F-35 price not firm, Hawn admits

The price of Canada's new fighter jets isn't fixed, a Conservative MP said Monday, admitting there's a chance it could go up.

However, Conservative MP says it won't change

Canada is among a group of nations that have signed an agreement to purchase the F-35 Joint Strike fighter. (Northrop Grumman/Associated Press)

The price of Canada's new fighter jets isn't fixed, a Conservative MP said Monday, admitting there's a chance it could go up.

After spending months maintaining it will cost $9 billion to buy the 65 F-35 fighter jets, plus between $250 million and $300 million a year to service the fleet, the parliamentary secretary to the minister of national defence said the price isn't firm.
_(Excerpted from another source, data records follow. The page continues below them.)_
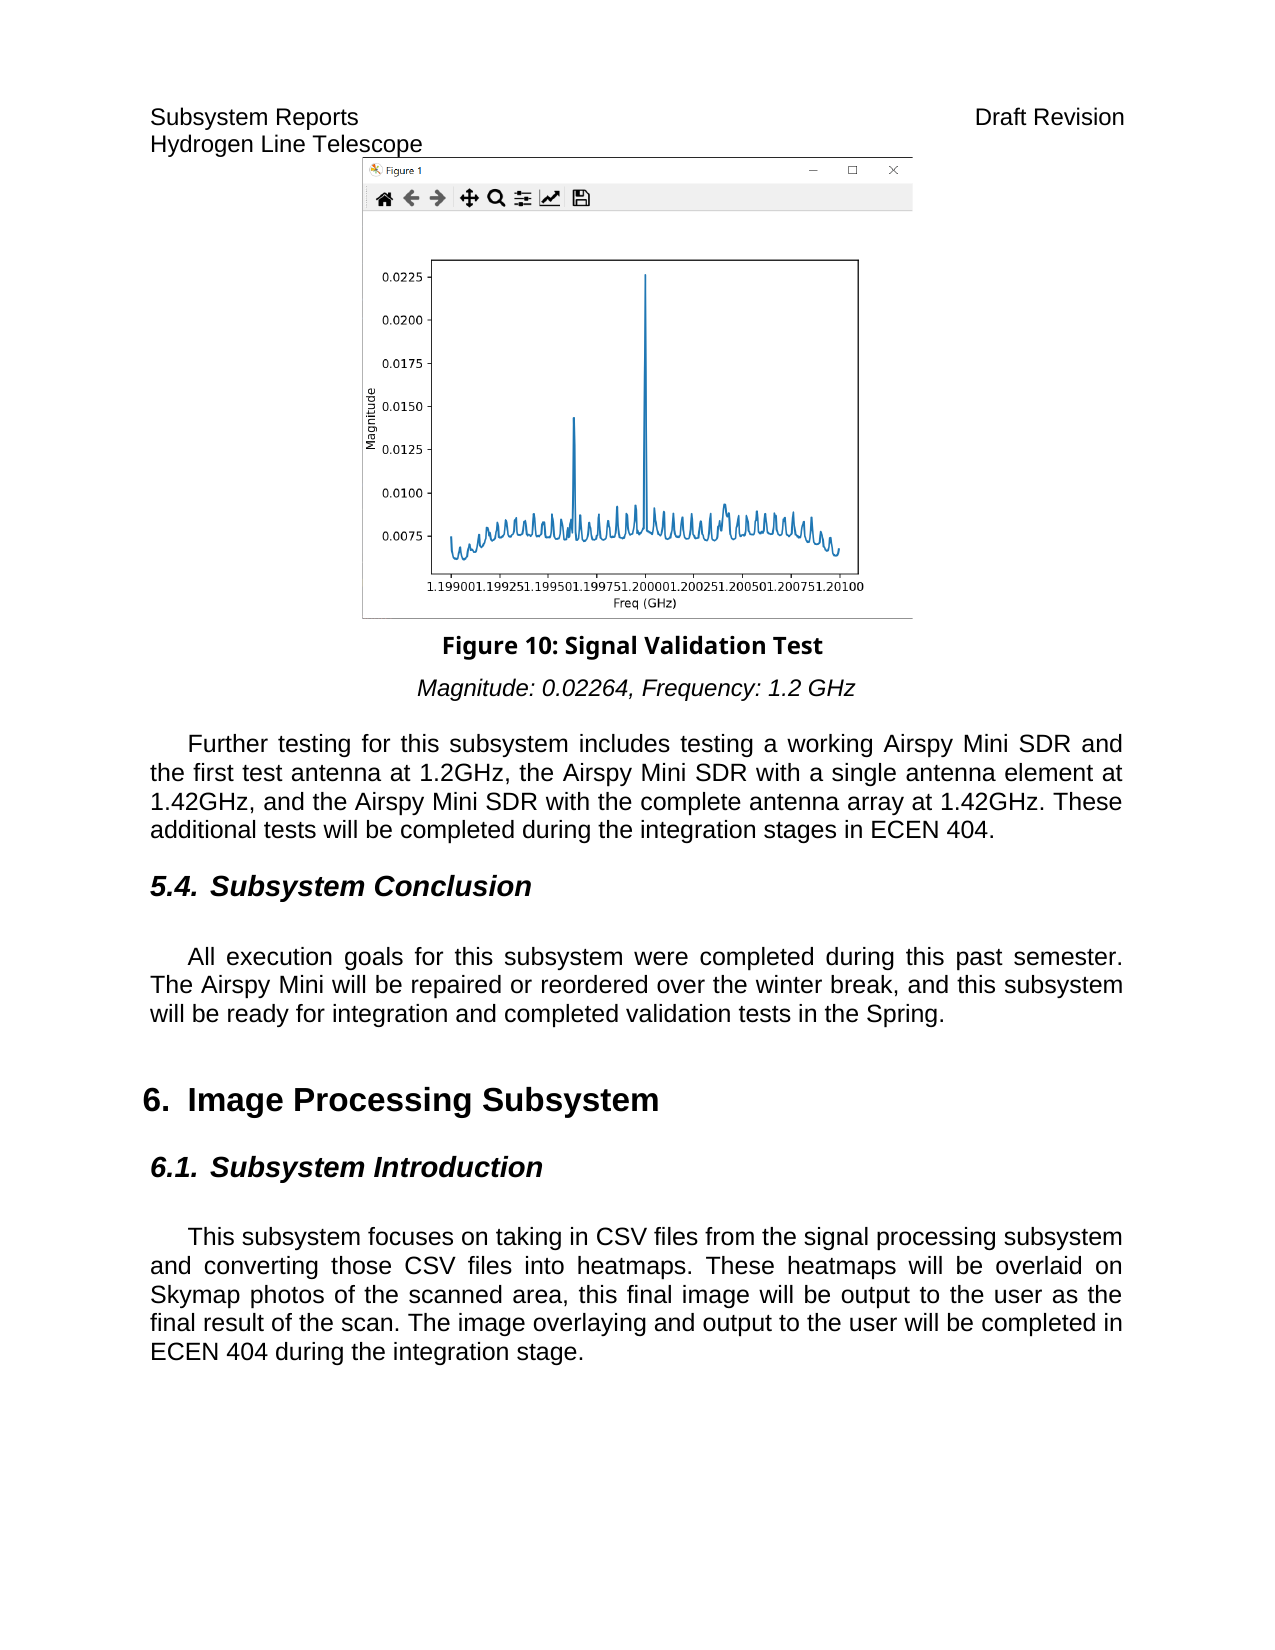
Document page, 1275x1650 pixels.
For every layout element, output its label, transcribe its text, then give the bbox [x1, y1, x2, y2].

subtitle Subsystem Introduction [150, 1150, 1125, 1183]
subtitle Subsystem Conclusion [150, 869, 1125, 903]
text Magnitude: 0.02264, Frequency: 1.2 GHz [150, 674, 1125, 702]
text Further testing for this subsystem includes testing a working Airspy Mini SDR and the first test antenna at 1.2GHz, the Airspy Mini SDR with a single antenna element at 1.42GHz, and the Airspy Mini SDR with the complete antenna array at 1.42GHz. These additional tests will be completed during the integration stages in ECEN 404. [150, 729, 1125, 844]
subtitle Image Processing Subsystem [142, 1081, 1125, 1119]
picture [362, 157, 913, 619]
text All execution goals for this subsystem were completed during this past semester. The Airspy Mini will be repaired or reordered over the winter break, and this subsystem will be ready for integration and completed validation tests in the Spring. [150, 942, 1125, 1028]
text Figure : Signal Validation Test #5 [442, 628, 845, 661]
text This subsystem focuses on taking in CSV files from the signal processing subsystem and converting those CSV files into heatmaps. These heatmaps will be overlaid on Skymap photos of the scanned area, this final image will be output to the user as the final result of the scan. The image overlaying and output to the user will be completed in ECEN 404 during the integration stage. [150, 1222, 1125, 1366]
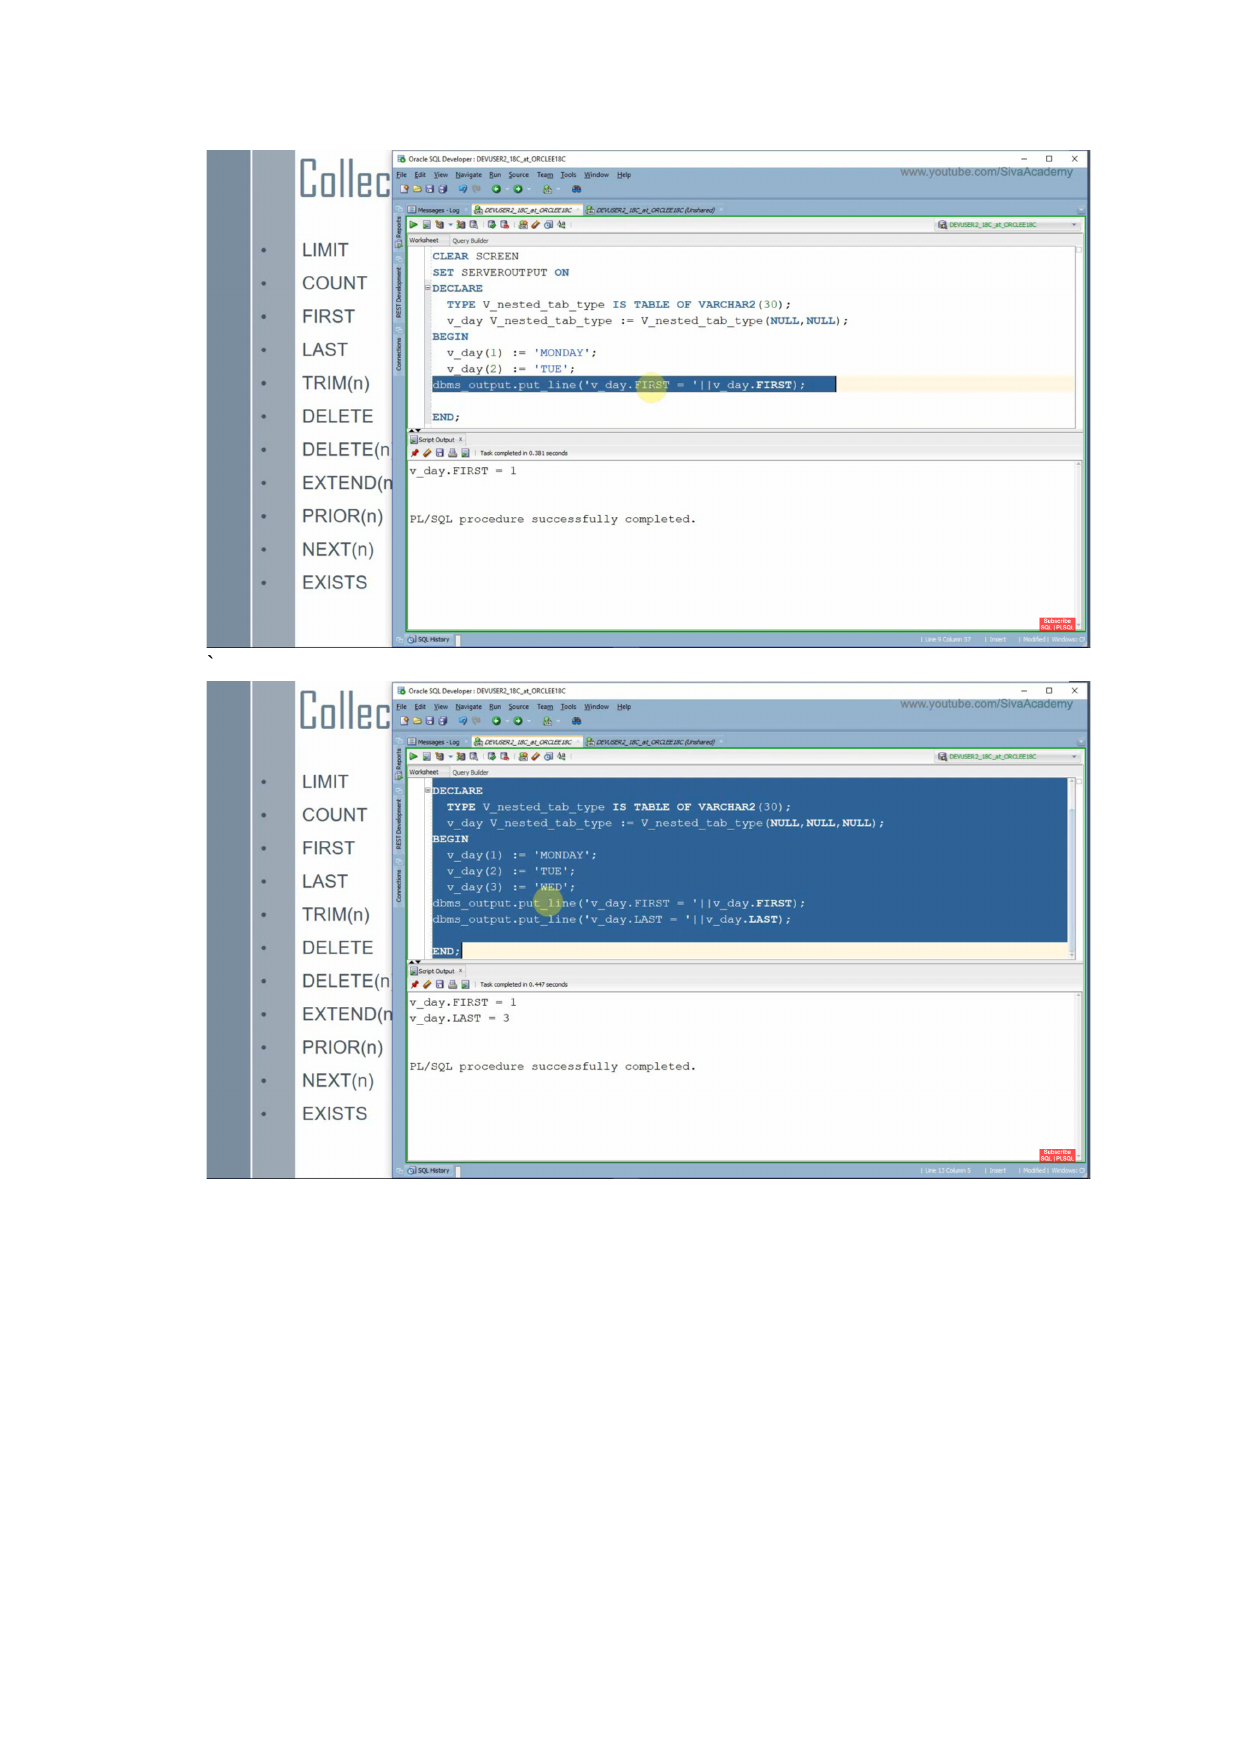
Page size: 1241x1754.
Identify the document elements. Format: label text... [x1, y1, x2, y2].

text ` [207, 648, 1090, 681]
picture [206, 681, 1091, 1179]
picture [206, 150, 1091, 648]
"It's not a firm, fixed price," Hawn told Rosemary Barton on CBC's Power and Politics. "[But] all things factored in suggest to use that we will be paying somewhere between $70 and 75 million [a plane]."

Hawn says the figure is based on discussions with the other eight countries who have signed an agreement to buy the planes and on what the planes' parts will cost.

Hawn says U.S. Secretary of Defence Robert Gates announced last week the planes are "below the cost curve, meaning the good side of the cost curve" and progressing well.

He disputed a cost projection by Kevin Page, the parliamentary budget officer, that suggest the jets could cost $29.3 billion between the purchase price and maintenance costs for the fleet over 30 years.

Page should have spoken with Lockheed Martin, the company making the jet, but didn't, Hawn said.

'Millions of pages'

Last Friday, Hawn said the government would try to turn over more information to MPs. He said there are "probably millions of pages" about the costs associated with buying and maintaining the Joint Strike Fighters, but it's hard to release the information because Canada is working on the purchase with eight other NATO countries, who all have a say in what defence officials can give out.

Liberal finance critic Scott Brison has requested more cost information on the F-35s. Commons Speaker Peter Milliken ruled last week Parliament has the authority to demand the information, and MPs will debate the issue in committee Wednesday and Thursday.

"It's not an unfair question to say 'where's the information?', and we're going to work to get as much of that as we can," Hawn said last week. "Not all that information is ours to give. We liaise with those [NATO] folks and we will work at getting as much information as we can."

He wouldn't say when Canadians could expect to see more information.

Page said last week the "total ownership" cost estimate from the Department of National Defence over the same period amounts to $17.6 billion, based on his calculations.

Hawn said he disagrees with Page's methodology.

"Some of the assumptions he made were based on speculation based on price escalation that was based on dollars per pound. That's not the way we buy our planes, dollars per pound," he said.

The difference in figures prompted accusations from opposition parties the Conservatives are being dishonest with Canadians about the fighter jet deal, which was announced last summer.